Aim of the task >> Pick the lines holding the string "이사청소" out of the records and copy them.

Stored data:
----
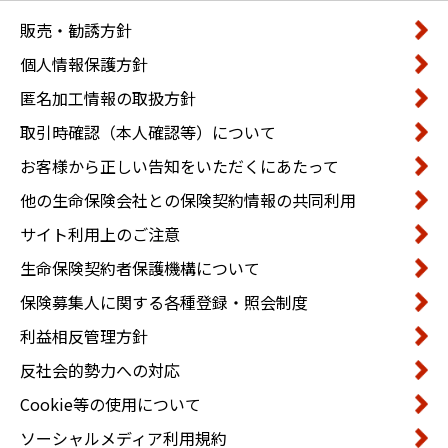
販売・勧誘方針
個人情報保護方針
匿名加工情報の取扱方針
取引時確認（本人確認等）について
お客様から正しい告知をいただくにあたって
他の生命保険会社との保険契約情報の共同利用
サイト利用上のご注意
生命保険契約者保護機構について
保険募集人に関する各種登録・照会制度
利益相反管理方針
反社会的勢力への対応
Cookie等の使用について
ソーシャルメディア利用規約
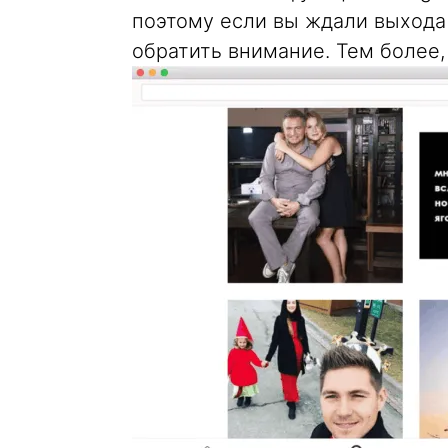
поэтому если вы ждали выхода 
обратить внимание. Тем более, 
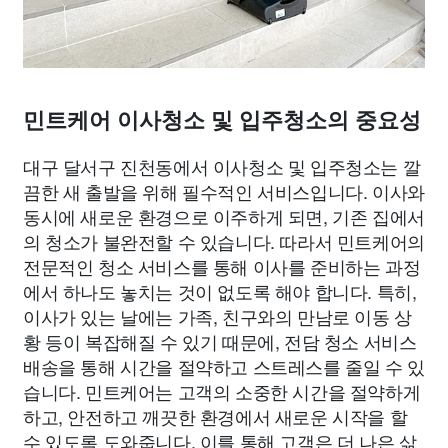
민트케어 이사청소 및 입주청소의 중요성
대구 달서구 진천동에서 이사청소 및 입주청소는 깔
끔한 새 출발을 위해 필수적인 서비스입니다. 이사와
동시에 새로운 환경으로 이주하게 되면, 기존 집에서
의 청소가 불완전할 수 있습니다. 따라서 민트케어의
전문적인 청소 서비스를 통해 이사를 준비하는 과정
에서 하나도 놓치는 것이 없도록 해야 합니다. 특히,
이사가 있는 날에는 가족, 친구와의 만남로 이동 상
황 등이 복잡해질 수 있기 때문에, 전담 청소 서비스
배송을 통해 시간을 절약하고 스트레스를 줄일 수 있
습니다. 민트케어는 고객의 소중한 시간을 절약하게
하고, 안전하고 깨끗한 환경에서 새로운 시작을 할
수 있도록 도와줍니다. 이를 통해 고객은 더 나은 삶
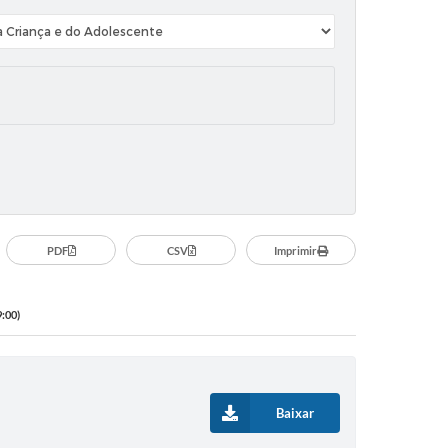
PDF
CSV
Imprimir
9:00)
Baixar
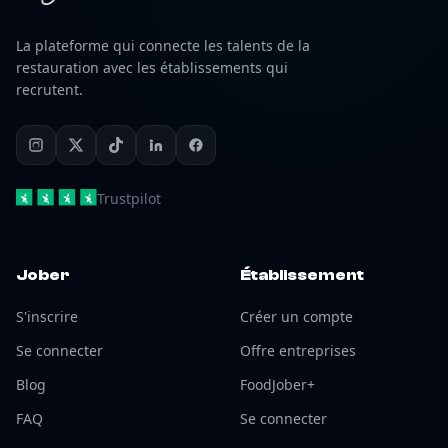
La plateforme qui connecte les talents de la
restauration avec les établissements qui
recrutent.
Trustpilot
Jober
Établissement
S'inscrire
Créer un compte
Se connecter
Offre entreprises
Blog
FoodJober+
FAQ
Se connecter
----
Exercise answer >>
민트케어 이사청소 및 입주청소의 중요성
대구 달서구 진천동에서 이사청소 및 입주청소는 깔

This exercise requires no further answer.